Description
This model was created by the Historical Archive of Mediobanca, an Italian investment bank, to identify and tag the elements of 20th century typewritten correspondence, in accordance with contemporary diplomatics. The training set consists of 251 pages: it contains outgoing letters written by the bank and a wide variety of letters received from various senders pertaining to big entities (banks and corporations, both Italian and international), in order to train the model on a broad range of formats and structures. For the same reason, the training set also includes outgoing and incoming telegrams.

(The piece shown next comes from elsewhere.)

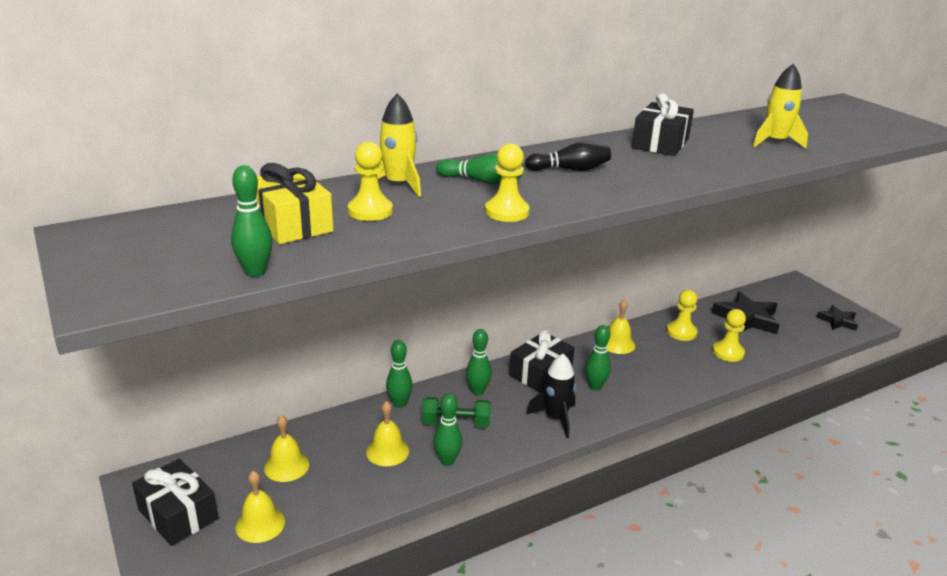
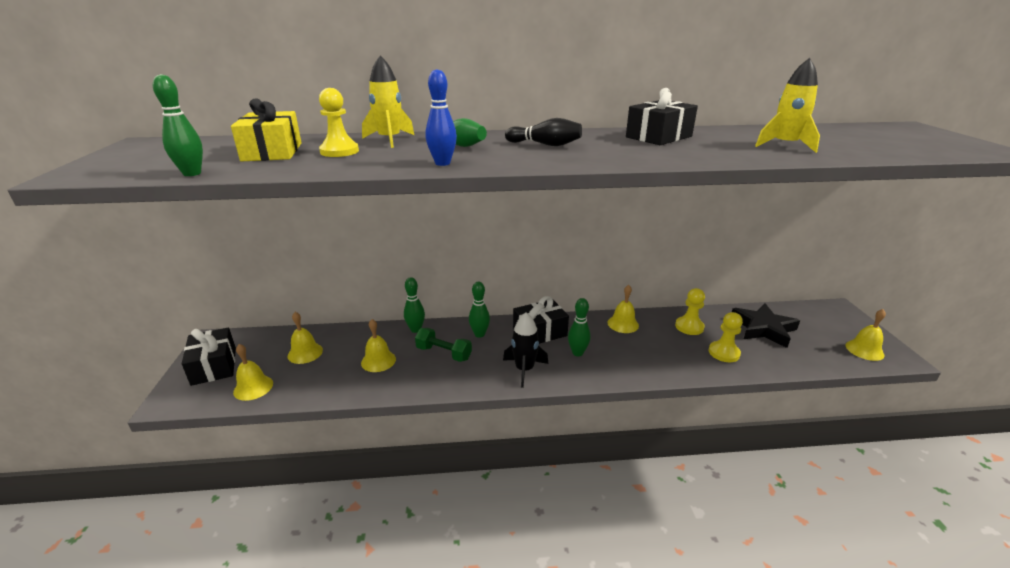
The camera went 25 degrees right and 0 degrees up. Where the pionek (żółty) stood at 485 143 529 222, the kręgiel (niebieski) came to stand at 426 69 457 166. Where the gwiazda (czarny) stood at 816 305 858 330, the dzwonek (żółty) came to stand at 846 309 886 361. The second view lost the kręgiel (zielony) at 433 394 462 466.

The model was trained to recognize the following diplomatics' elements and related tags: 1) "INTESTAZIONE_letterhead"; 2) "DATA_date"; 3) "RICEZIONE_date-received", usually a stamp; 4) "MITTENTE_sender"; 5) "DESTINATARIO_recipient"; 6) "OGGETTO_subject"; 7) "CORPO_textbody"; 8) "FIRMA_signature"; 9) "NOTE_notes", a tag used for typed notes; 10) "NOTE-MS_handwritten-notes"; 11) "RESPONSABILI_written-by", initials of those responsible for writing the letter; 12) "VISTO_read-by", initials indicating who read the letter; 13) "ALLEGATO_attachment", as body text. The tags are written both in Italian and English, with the following structure: "ITALIAN_english". The model achieves a Mean Average Precision of 59.43%. This model was created alongside the "20th Century Typewritten Italian" Text Recognition Model, as part of a larger project. It was trained by Silvia Carboni for Mediobanca's Historical Archive.